▶ **Task description**
Your task is to transcribe all of the data below exactly, omitting the images.

▶ **Excerpted data**
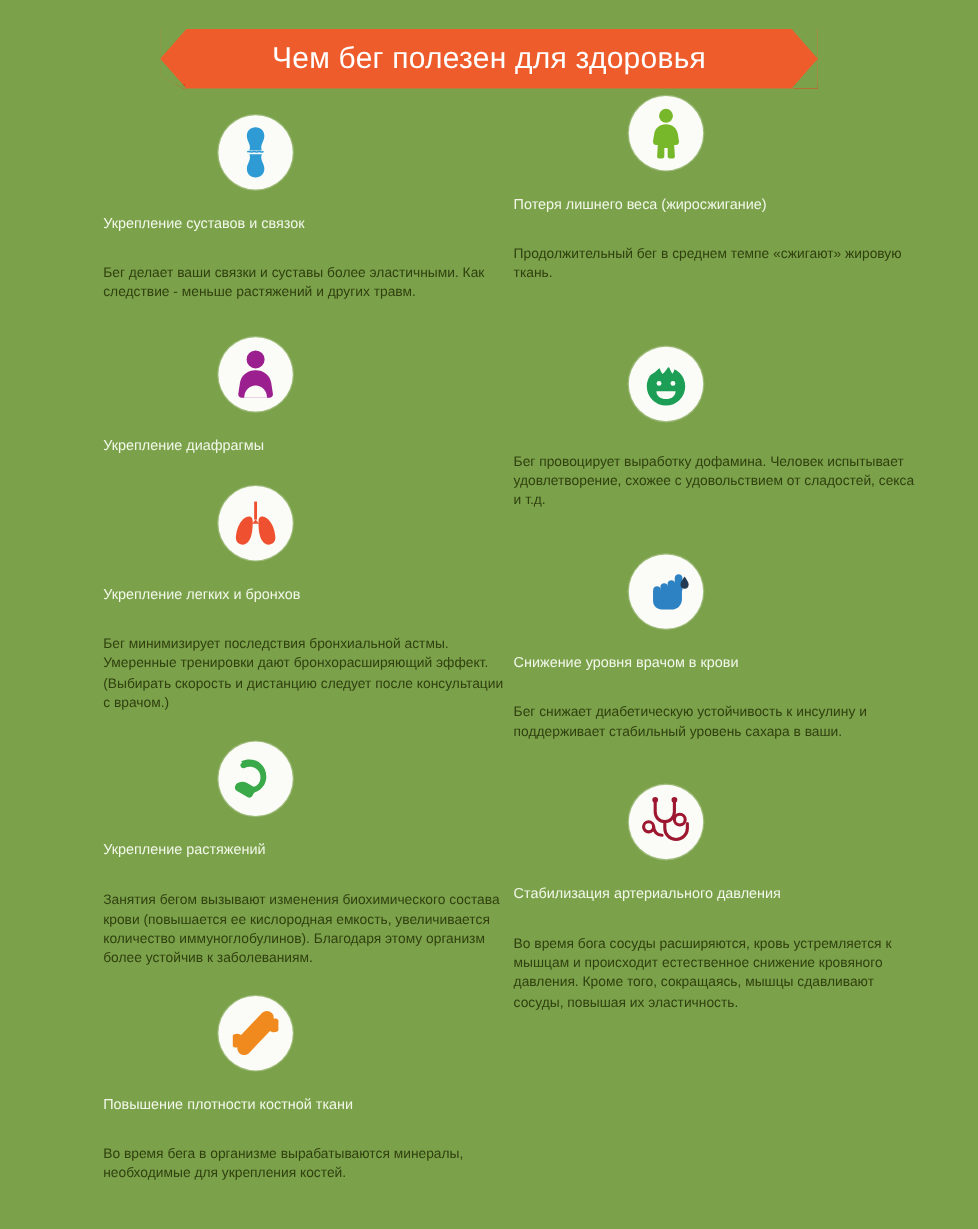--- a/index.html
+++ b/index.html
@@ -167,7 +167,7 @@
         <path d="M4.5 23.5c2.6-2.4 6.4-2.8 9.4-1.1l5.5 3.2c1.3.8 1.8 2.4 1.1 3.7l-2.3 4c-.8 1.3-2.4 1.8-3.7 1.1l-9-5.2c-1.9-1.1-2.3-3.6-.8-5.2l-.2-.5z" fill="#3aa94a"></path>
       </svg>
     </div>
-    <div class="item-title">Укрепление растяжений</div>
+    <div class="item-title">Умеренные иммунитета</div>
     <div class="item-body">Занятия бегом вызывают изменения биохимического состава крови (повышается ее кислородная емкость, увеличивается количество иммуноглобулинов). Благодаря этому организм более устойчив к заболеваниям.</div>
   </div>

▶ **Output below**
--- a/index.html
+++ b/index.html
@@ -167,7 +167,7 @@
         <path d="M4.5 23.5c2.6-2.4 6.4-2.8 9.4-1.1l5.5 3.2c1.3.8 1.8 2.4 1.1 3.7l-2.3 4c-.8 1.3-2.4 1.8-3.7 1.1l-9-5.2c-1.9-1.1-2.3-3.6-.8-5.2l-.2-.5z" fill="#3aa94a"></path>
       </svg>
     </div>
-    <div class="item-title">Укрепление растяжений</div>
+    <div class="item-title">Умеренные иммунитета</div>
     <div class="item-body">Занятия бегом вызывают изменения биохимического состава крови (повышается ее кислородная емкость, увеличивается количество иммуноглобулинов). Благодаря этому организм более устойчив к заболеваниям.</div>
   </div>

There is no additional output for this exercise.